Data Warehousing - Denormalization (Lecture 8 & 9)
■ Lecture 8: Denormalization Techniques
1. Purpose of Denormalization
- Reduces runtime joins.
- Optimizes query performance in DSS environments.
- Can involve combining or splitting tables.
2. Table Splitting Techniques
A. Horizontal Splitting
- Splits rows based on values (e.g., campus, year).
- Benefits: Parallelism, security, faster access, smaller B-trees.
B. Vertical Splitting
- Splits columns into separate tables, primary key repeated.
- Benefits: Smaller record size, better I/O, useful for large text fields.
3. Pre-Joining Tables
- Joins master-detail tables ahead of time.
- Useful for 1:M relationships.

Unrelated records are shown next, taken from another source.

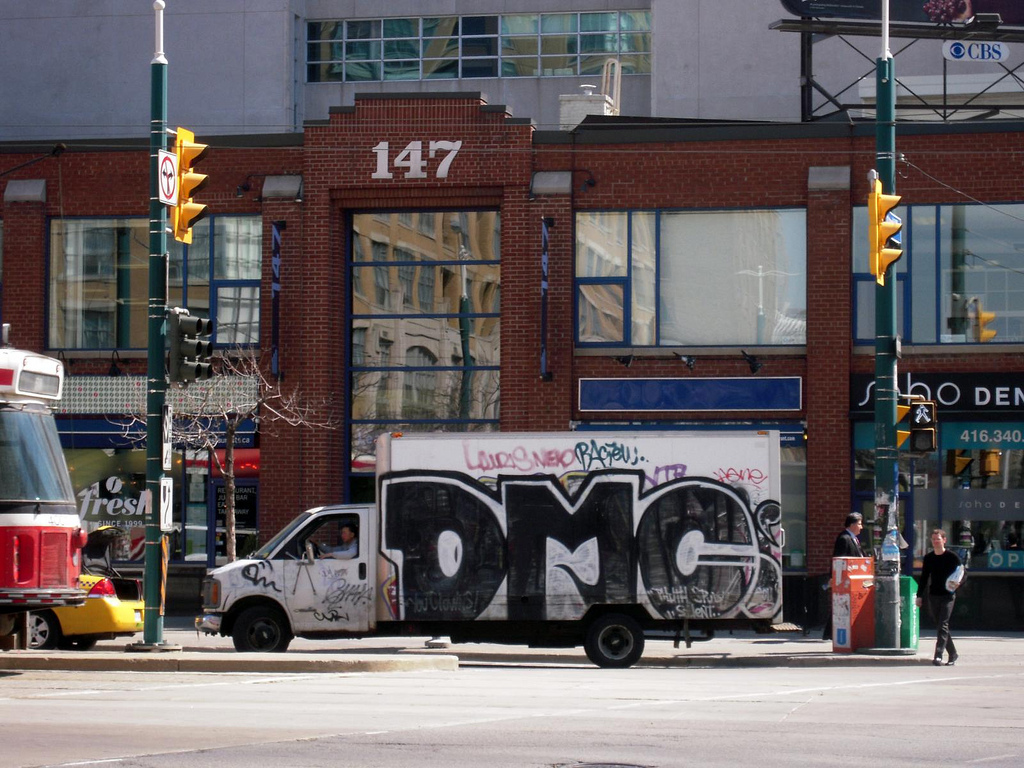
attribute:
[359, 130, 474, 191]
numbers — large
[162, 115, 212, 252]
traffic light — yellow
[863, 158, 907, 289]
traffic light — painted yellow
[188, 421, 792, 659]
truck — white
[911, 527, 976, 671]
man — walking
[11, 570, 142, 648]
taxi — yellow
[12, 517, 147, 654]
taxi truck — open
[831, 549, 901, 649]
box — red, newspaper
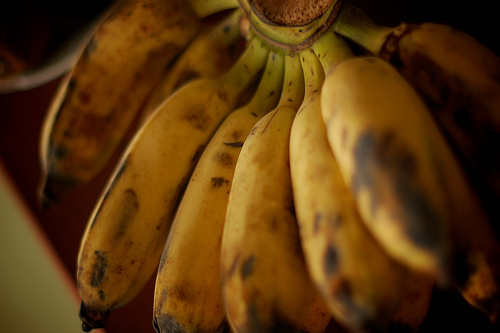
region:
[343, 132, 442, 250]
black spot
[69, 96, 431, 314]
a batch of bananas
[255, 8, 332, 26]
stem of the banana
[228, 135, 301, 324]
a banana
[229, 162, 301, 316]
the peal of the banana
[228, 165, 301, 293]
the peel is yellow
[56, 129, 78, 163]
black spots on the peel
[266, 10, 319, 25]
the stem is brown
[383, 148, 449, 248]
spots on the banana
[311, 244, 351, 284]
black spot on the banana peel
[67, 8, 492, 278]
a bunch of yellow bananas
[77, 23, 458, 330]
a bunch of banans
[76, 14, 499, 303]
yellow bananas together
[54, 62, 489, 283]
bananas turning bad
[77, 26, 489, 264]
a bun of small bananas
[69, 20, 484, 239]
a bunch of small banans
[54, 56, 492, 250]
small yellow bananas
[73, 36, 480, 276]
small yellow bananas together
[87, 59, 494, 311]
small bananas going bad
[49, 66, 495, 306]
bananas that are yelloow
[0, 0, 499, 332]
a bushel of old, rotting bananas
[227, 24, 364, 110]
stems of the bananas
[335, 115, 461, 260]
blurred black spot on peel of rightmost banana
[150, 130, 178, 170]
relatively unmolded portion of the leftmost banana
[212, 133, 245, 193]
black spots on the second-from-left banana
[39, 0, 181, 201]
banana in background of photograph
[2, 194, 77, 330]
blurred section of white flooring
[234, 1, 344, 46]
tier holding the bananas together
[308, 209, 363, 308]
black marks on the second-from-right banana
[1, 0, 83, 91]
blurred section showing a sink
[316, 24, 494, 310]
an over ripe yellow banana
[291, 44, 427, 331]
an over ripe yellow banana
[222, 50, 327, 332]
an over ripe yellow banana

Cost: Data repetition.
4. Adding Redundant Columns
- Adds frequently referenced data to avoid joins.
- Risks: Storage increase, update complexity.
5. Derived Attributes
- Examples: Age = Current Date – DoB, GP = Grade × Credits.
- Benefit: Faster queries via pre-computed values.
■ Lecture 9: Issues of Denormalization
1. General Issues
- Effects are unpredictable; normalize to 3NF first.
- Document logical and physical models.
2. Storage Issues
- Increases size (e.g., 12.5% more with pre-joining).
- Redundant columns increase table size.
3. Performance Issues
- Pre-joining: Count distinct, larger headers, more data.
- Redundant columns: Slower scans, risk of inconsistency.
- Vertical: Faster for frequent, slower for infrequent queries.
- Horizontal: Good for parallelism; combining is complex.
4. Maintenance & Usability
- Denormalization increases update and integrity issues.
5. Industry Ratios
- Health Care: 1:2 | Video Rental: 1:3 | Retail: 1:30